Request:
Every entry must be transcribed exactly. Pictures are not part of the copy.

Photos with calibration data:
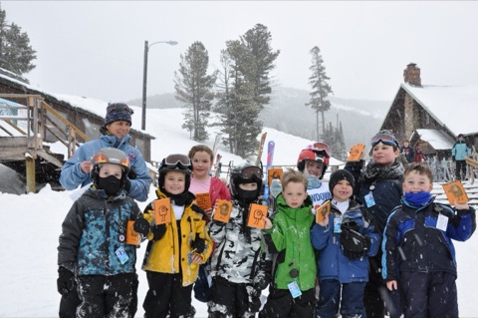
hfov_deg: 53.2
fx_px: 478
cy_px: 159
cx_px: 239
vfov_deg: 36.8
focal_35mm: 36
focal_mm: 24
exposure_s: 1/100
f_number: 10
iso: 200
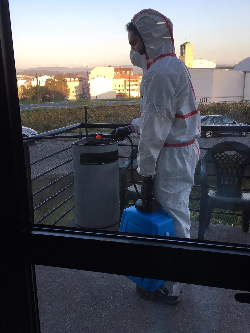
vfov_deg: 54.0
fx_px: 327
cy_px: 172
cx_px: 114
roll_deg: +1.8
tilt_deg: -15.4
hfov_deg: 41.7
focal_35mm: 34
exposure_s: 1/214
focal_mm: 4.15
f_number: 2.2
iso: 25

Completed task:
hfov_deg: 53.2
fx_px: 478
cy_px: 159
cx_px: 239
vfov_deg: 36.8
focal_35mm: 36
focal_mm: 24
exposure_s: 1/100
f_number: 10
iso: 200
vfov_deg: 54.0
fx_px: 327
cy_px: 172
cx_px: 114
roll_deg: +1.8
tilt_deg: -15.4
hfov_deg: 41.7
focal_35mm: 34
exposure_s: 1/214
focal_mm: 4.15
f_number: 2.2
iso: 25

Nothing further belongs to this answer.